- Sire: Sailor
- Grandsire: Eight Thirty
- Dam: Flower Bowl
- Damsire: Alibhai
- Sex: Filly
- Foaled: 1958
- Country: United States
- Colour: Chestnut
- Breeder: Brookmeade Stud
- Owner: Brookmeade Stable
- Trainer: J. Elliott Burch
- Record: 16: 10-3-3
- Earnings: $398,504

Major wins
- National Stallion Stakes (filly division) (1960) Gardenia Stakes (1960) Frizette Stakes (1960) Spinster Stakes (1961) Acorn Stakes (1961) Coaching Club American Oaks (1961)

Awards
- U.S. Champion two-year-old filly (1960) U.S. Champion three-year-old filly (1961)

Honours
- United States' Racing Hall of Fame (2004)

= Bowl of Flowers =

American-bred Thoroughbred racehorse

Bowl of Flowers (foaled 1958 in Virginia) was an American Hall of Fame Thoroughbred Champion racehorse.

==Background==
Bowl of Flowers was the product of two horses owned by Isabel Dodge Sloane. Bred at Ms Sloane's Brookmeade Stud in Upperville, Virginia, her sire was Sailor, winner of the 1955 Pimlico Special, and her dam was Flower Bowl, for whom the Flower Bowl Invitational Stakes at Belmont Park is named. Bowl of Flowers was a half-sister to the successful racehorses and sires Graustark and His Majesty (both by Ribot).

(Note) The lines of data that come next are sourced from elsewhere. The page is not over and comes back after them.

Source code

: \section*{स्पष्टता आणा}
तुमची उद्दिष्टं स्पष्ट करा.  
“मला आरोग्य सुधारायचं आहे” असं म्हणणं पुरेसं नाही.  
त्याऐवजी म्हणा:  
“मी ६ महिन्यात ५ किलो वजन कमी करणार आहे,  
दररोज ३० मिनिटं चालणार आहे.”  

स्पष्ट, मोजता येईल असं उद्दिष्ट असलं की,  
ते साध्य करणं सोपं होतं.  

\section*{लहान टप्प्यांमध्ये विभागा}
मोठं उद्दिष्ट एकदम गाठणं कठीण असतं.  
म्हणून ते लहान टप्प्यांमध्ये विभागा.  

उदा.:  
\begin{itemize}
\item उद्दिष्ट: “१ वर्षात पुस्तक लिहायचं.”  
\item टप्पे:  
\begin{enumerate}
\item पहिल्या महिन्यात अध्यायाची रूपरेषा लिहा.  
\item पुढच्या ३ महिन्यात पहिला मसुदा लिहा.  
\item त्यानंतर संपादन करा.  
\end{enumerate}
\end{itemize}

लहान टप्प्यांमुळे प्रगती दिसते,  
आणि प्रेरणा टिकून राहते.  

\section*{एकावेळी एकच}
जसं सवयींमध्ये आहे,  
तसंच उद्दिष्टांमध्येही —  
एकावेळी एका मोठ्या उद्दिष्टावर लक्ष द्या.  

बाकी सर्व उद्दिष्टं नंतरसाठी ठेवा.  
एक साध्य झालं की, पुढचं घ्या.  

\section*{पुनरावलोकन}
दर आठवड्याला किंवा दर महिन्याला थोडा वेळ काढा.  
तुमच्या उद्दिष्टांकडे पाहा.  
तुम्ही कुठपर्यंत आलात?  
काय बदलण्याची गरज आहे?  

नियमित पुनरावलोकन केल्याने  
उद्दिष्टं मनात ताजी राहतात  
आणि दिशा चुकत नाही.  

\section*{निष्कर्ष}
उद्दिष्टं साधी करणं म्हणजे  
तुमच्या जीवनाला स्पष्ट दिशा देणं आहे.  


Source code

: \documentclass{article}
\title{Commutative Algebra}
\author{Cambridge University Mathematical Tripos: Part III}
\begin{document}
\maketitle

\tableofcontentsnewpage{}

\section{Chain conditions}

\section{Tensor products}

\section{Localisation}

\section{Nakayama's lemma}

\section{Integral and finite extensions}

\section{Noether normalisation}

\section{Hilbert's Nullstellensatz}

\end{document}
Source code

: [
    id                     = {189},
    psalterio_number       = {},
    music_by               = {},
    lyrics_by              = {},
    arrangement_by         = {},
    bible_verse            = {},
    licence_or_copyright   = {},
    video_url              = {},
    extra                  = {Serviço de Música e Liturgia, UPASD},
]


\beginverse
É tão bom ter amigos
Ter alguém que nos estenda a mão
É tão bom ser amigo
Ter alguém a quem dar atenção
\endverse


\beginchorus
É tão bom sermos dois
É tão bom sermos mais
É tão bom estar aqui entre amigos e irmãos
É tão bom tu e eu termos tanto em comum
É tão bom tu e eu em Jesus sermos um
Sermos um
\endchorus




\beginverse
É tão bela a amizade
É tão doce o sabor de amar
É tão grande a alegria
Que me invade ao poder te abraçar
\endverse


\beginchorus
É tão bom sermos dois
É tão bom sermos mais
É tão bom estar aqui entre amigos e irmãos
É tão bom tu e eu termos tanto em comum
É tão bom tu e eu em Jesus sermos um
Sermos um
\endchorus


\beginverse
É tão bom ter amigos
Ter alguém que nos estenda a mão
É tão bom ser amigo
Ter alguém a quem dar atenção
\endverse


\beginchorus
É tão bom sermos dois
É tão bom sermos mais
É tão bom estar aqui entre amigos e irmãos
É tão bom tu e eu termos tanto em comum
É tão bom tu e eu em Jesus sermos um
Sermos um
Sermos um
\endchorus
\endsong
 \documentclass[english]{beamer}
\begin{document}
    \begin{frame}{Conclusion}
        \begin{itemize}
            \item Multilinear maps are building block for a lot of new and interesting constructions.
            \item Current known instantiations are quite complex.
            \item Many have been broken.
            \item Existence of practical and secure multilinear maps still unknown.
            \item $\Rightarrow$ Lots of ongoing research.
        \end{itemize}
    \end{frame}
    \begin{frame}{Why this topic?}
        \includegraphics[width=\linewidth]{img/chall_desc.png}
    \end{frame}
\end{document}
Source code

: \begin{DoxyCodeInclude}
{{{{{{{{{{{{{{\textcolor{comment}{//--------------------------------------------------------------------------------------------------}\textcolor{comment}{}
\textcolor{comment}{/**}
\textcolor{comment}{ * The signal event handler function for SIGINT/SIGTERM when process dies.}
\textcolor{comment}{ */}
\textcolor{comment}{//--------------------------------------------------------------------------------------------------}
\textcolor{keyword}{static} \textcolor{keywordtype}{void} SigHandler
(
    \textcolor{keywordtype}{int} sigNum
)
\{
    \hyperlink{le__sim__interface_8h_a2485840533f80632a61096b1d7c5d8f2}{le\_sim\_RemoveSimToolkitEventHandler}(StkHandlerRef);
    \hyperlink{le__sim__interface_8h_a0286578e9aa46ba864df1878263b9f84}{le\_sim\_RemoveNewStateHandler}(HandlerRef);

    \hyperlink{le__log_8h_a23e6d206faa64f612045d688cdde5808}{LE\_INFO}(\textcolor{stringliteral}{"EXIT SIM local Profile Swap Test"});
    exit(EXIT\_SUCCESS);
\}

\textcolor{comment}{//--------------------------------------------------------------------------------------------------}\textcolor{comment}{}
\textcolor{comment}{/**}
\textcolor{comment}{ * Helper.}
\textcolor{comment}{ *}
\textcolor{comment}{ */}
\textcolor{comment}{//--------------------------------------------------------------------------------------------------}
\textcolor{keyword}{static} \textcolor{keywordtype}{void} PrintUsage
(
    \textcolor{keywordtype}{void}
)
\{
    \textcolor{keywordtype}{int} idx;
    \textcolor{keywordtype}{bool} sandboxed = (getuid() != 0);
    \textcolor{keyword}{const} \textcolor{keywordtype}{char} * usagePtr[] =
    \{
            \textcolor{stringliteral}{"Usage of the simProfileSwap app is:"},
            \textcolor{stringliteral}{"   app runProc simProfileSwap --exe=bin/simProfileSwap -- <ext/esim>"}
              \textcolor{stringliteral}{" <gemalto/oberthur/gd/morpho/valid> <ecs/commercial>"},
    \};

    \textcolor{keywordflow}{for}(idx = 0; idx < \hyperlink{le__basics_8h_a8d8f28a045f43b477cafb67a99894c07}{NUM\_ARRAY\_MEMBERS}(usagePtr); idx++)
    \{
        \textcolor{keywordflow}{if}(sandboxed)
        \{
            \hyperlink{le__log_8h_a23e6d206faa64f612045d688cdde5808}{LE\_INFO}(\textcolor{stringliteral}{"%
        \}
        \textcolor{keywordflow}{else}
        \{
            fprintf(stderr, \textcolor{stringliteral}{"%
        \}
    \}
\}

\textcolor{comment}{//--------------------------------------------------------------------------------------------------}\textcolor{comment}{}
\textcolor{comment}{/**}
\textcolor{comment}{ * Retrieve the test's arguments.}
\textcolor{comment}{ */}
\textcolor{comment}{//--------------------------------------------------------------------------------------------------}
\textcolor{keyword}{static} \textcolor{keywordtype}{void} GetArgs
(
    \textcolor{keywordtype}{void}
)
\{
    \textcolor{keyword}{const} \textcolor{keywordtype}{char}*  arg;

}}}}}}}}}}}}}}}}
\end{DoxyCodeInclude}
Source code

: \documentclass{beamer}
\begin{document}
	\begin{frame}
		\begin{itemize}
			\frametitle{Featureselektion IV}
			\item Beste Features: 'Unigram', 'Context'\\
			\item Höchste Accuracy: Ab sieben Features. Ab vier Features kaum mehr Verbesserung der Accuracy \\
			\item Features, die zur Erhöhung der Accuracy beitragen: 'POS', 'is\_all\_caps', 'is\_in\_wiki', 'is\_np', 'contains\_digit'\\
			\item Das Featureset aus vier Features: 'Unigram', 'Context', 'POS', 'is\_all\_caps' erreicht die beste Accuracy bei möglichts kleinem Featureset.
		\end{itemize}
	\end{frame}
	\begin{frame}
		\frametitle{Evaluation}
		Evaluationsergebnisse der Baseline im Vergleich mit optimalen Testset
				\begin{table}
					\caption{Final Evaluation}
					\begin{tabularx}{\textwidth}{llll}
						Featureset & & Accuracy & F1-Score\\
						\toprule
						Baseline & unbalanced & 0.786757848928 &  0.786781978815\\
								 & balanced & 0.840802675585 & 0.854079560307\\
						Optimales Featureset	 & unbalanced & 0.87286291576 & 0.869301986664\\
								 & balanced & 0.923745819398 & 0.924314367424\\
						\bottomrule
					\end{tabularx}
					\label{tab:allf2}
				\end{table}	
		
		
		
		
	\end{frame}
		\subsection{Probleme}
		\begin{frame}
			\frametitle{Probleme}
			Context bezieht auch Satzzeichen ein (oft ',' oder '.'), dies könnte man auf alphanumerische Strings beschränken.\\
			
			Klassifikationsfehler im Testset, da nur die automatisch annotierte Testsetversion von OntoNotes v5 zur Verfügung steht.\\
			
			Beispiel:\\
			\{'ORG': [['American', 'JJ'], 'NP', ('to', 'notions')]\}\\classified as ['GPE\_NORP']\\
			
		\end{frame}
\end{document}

Racing under the banner of Ms Sloane's Brookmeade Stable, Bowl of Flowers was trained by Elliott Burch.

==Racing career==
At age two, in her eight starts the filly won six races and finished second twice. Her performances earned her 1960 Champion Two-Year-Old Filly honors. At age three, she continued her winning ways, capturing two of the Triple Tiara of Thoroughbred Races and finishing second in the third. Once again, Bowl of Flowers' performances earned her the U.S. Champion three-year-old filly title.

==Retirement==
While training at Hialeah Park Race Track in Florida for the 1962 racing season, Bowl of Flowers fractured a sesamoid bone and was retired. As a broodmare, she produced seven foals including the colt Spruce Bouquet (by Big Spruce), who won the 1981 Hawthorne Gold Cup Handicap, and the sire Whiskey Road (by Nijinsky), whose progeny included the 1981 Melbourne Cup winner Just A Dash and the international champion Strawberry Road.

==Honors==
In 2004, Bowl of Flowers was inducted in the United States' National Museum of Racing and Hall of Fame.